Little passion shown for federal poll candidates
A POOR turnout of only 20 people turned up to the Rainforest Habitat last Thursday to hear federal election candidates Jim Turnour and Warren Entsch stake their claim to the seat of Leichhardt.
While the only debating on the evening was done by the resident curlews - who interrupted both candidates repeatedly and drew the biggest laughs of the night - the small gathering of locals was able to get a good impression of the two candidates and their very different styles.
Flanked by Federal Small Busi- ness Minister Craig Emerson and a media advisor, Mr Turnour barely deviated from his scripted address.
Mr Entsch, by contrast, didn’t have a script.

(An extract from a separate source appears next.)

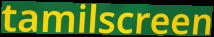
tamilscreen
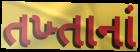
તખ્તાનાં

Mr Turnour, the current member, had first crack at the microphone and laid out his achievements since his election in 2007, and the promises announced since the current campaign launched last month.
Mr Entsch spoke in generalities, spruiking his favourite projects including the Daintree monorail and pontoon and the Daintree Gateway.
The wheels fell off, however, when he focussed on Port Douglas issues.
“Your waterfront needs a facelift,” he told the audience, which included several long-standing members of the waterfront management committee. “You need to get together and come up with a plan.”
Several audience members expressed astonishment that Mr Entsch had not heard about the Port Douglas waterfront planning process, now four years old.
Division 10 councillor Julia Leu offered to loan her copy of the plan to the candidate.
Mr Entsch pleaded ignorance of the plan and then asked how much federal money the project needed.
“To be fair, we’re not at the stage of being in a position to ask for federal assistance,” Cr Leu said.
Mr Entsch then went on to accuse the local community of not communicating effectively, and attacked Cairns Regional Council over their tender process for the Cairns Cultural Centre.
Reflecting on the event a few days later, Port Douglas Chamber of Commerce president Ken Dobbs sought to find positives.
“Both addresses were positive, in different ways,” he said. “It was a lot more civilised than the Cairns debate on the Friday.”
Mr Dobbs didn’t want to pick a winner on the night, but said the real loser was the community.
“We run around telling each other how passionate we are, but I wonder,” Mr Dobbs said. “We were given an opportunity to present our priorities to two people, one of which is going to be our next federal member of parliament, and less than two dozen people turned up.”